The Johns Hopkins Gazette: June 9, 2003
June 9, 2003
VOL. 32, NO. 37


Drug Design Expert Sets Sights on SARS

Biologist to apply lessons learned from HIV studies to new respiratory disease

By Michael Purdy

Johns Hopkins Gazette Online Edition

Three days after the genome for the virus that causes SARS was released, biologists at Johns Hopkins identified a protein made by the virus that may provide a good target for drug development. Work is currently under way to produce the protein in recombinant form in sufficient amounts for drug design studies to begin.

The researchers found a protease, a protein essential to viral reproduction, encoded in the genome of the SARS virus, one of a class of viruses known as coronaviruses. Proteases usually act as a kind of scissors, cutting viral proteins into their active forms and enabling new viral particles to form and infect other cells. Several existing HIV treatments and other HIV treatments in development work by inhibiting the activity of HIV proteases.

"Not all viral proteases are the same. They have different structures and mechanisms of action," cautioned Ernesto Freire, the Henry Walters Professor of Biology in the Krieger School of Arts and Sciences. "It is necessary to characterize very precisely the SARS-associated coronavirus protease to validate its value as a drug development target.

"This basic characterization is necessary because the SARS-associated coronavirus protease belongs to a different family of proteases than the [proteases] from HIV, hepatitis C or herpes viruses, which have been vigorously studied and validated as targets for drug development," Freire noted.

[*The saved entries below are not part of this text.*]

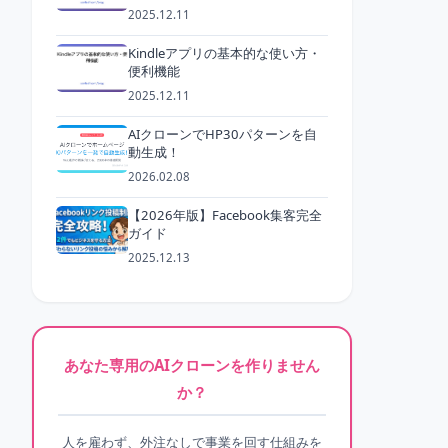
2025.12.11
Kindleアプリの基本的な使い方・
便利機能
2025.12.11
AIクローンでHP30パターンを自
動生成！
2026.02.08
【2026年版】Facebook集客完全
ガイド
2025.12.13
あなた専用のAIクローンを作りません
か？
人を雇わず、外注なしで事業を回す仕組みを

Freire said he is delighted that he and other scientists are homing in on potential SARS vulnerabilities a mere six months after the disease first appeared in humans in the Guangdong province of China.

"It's been like a great detective novel, this race to find and stop the culprit behind this new disease," Freire said. "It's amazing how quickly we've made progress, from no one working on it two to three months ago, to having the bug identified and having its genome sequenced. This is the first epidemic of the 21st century, and the response from the public health community and the scientific community has been very good so far."

Freire has been working for several years to improve the way scientists design new drugs to treat HIV and other diseases. He advocates a combination of analytical approaches that, when applied to proteins essential to a pathogen, can reveal precise areas on the proteins that cannot genetically change without killing the microbes or destroying their ability to reproduce. With these areas identified, researchers can work to develop new drugs that bind to the critical areas, making it much more difficult for pathogens to develop resistance to the drugs.

Stephanie Leavitt, a graduate student in Freire's group, identified on April 17 a SARS protease encoded in the SARS genome, which had been compiled a few days earlier by several Canadian laboratories and was later published on May 1. Freire noted that it hasn't been conclusively shown that the protease Leavitt found is essential to SARS' survival. But scientists have found that inhibiting similar proteases can kill other coronaviruses.

Adrian Velazquez-Campoy, an associate research scientist in Freire's group, is working on the production of the recombinant protease.

Freire's group was recently awarded a supplement to its National Institutes of Health grant to allow the researchers to expand their work with HIV and drug development to SARS. They will take a closer look at the structural and thermodynamic properties of the protease, seeking the key areas that enable the protease to do its job. These areas may one day become targets for development of new drugs to stop SARS.